BEGIN Selected text
Figure 2 shows the absorption spectra of GNPs-GO suspensions with different color. As expected, addition of less GO resulted in a small red-shift in the ëmax from 520 to 556 nm, which is typical for increasingly larger GNP diameters. Similar red-shifts have been observed in the measured optical spectra of gold nanoparticles and are attributed to the effect of electromagnetic retardation in larger nanoparticles [30,31].
In other words, gold nanoparticles-graphene oxide composites were successfully synthesized using graphene oxide as a dispersing agent to optimize the dispersion and the stability of the gold nanoparticles. Unlike the methods reported in previous literatures, the present method involves a facile fabrication route for the attachment of gold nanoparticles on the surface of graphene without anyorganic reagent. The resulting GNPs-GO suspension can remained as a fine dispersion at least two months. Subsequently, we added hydrazine hydrate to the GNPs-GO suspension to obtain a gold nanoparticle-graphene solution in the presence of sodium dodecyl sulfate.
Figure 3 depicts scanning electron micrographs (SEM) of the graphene nanosheets before and after modification of gold nanoparticles using 0.45 mg·mL−1 graphene. The SEM analysis indicates that the gold nanoparticles are uniformly deposited on the graphene surface, with an average size of 50 nm. This fact showed that the presence of the oxygen functionalities at the graphene surface may play an important role on the nucleation and growth of gold nanoparticles. Furthermore, Figure 3(B) also implies that the modification is not homogeneous, which may be due to non-specific binding between the gold nanoparticles and graphene oxide nanosheets. For example, Wang's group have fabricated GNPs and poly(diallyldimethylammonium chloride) (PDDA)-functionalized graphene nanocomposites through electrostatic interaction, which possess a smaller average particle size and a more mono-disperse size range .
END Selected text
BEGIN Listed entries
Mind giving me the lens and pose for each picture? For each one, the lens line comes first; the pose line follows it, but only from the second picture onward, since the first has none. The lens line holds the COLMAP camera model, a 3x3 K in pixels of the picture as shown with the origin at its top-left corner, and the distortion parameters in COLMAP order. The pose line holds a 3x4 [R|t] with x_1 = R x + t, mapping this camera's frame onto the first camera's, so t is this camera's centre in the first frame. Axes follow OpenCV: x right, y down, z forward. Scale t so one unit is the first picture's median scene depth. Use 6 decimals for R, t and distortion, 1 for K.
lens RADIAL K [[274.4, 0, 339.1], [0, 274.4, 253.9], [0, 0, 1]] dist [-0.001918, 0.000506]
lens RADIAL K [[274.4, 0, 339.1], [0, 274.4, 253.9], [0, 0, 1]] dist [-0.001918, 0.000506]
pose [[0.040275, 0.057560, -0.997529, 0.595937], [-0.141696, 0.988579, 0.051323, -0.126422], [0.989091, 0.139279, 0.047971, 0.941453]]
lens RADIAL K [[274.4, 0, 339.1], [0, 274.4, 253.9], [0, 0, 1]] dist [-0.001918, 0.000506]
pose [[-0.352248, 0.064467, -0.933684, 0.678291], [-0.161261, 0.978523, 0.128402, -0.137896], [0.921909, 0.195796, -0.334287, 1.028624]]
END Listed entries
Work instruction 1: In the gold nanoparticle passage, what average size did the SEM analysis find for the gold nanoparticles deposited on the graphene surface?
Work instruction 2: Rewrite the paragraph of the gold nanoparticle passage that begins "In other words, gold nanoparticles-graphene oxide composites" as a short bulleted list that keeps its main facts.
Work instruction 3: Carry on the gold nanoparticle passage from its last sentence.
The items above come from a separate source and are not part of the passage.

Answer box 1: 50 nm

Answer box 2:
- Gold nanoparticle–graphene oxide composites were synthesized using graphene oxide as a dispersing agent to optimize the dispersion and stability of the gold nanoparticles.
- Unlike methods reported in earlier literature, this route attaches gold nanoparticles to the graphene surface without any organic reagent.
- The resulting GNPs-GO suspension stays a fine dispersion for at least two months.
- Hydrazine hydrate was then added to the suspension, in the presence of sodium dodecyl sulfate, to obtain a gold nanoparticle–graphene solution.

Answer box 3:
3.2. Direct Electrochemistry of Hb on GNPs-GR-SDS/BPG Electrode
Figure 4 displays typical cyclic voltammograms (CVs) obtained at different Hb-modified electrodes in 0.1 M N2-saturated Hb-free phosphate buffer solution (pH 7.0). The Hb/GNPs-GR-SDS/BPG electrode gives a couple of stable and well-defined redox peaks, where anodic and cathodic peak potentials are located at −317 and −398 mV, respectively (curve c in Figure 4). The separation of anodic and cathodic peak potentials (ΔEp) is 81 mV, indicating a fast electron transfer reaction. The shapes of the redox peaks were symmetric and the peak currents of anode and cathode were essentially equal, suggesting that electroactive Hb moieties on the surface of the electrode are reduced during the forward negative scan and are oxidized fully again when the potential scan was reversed.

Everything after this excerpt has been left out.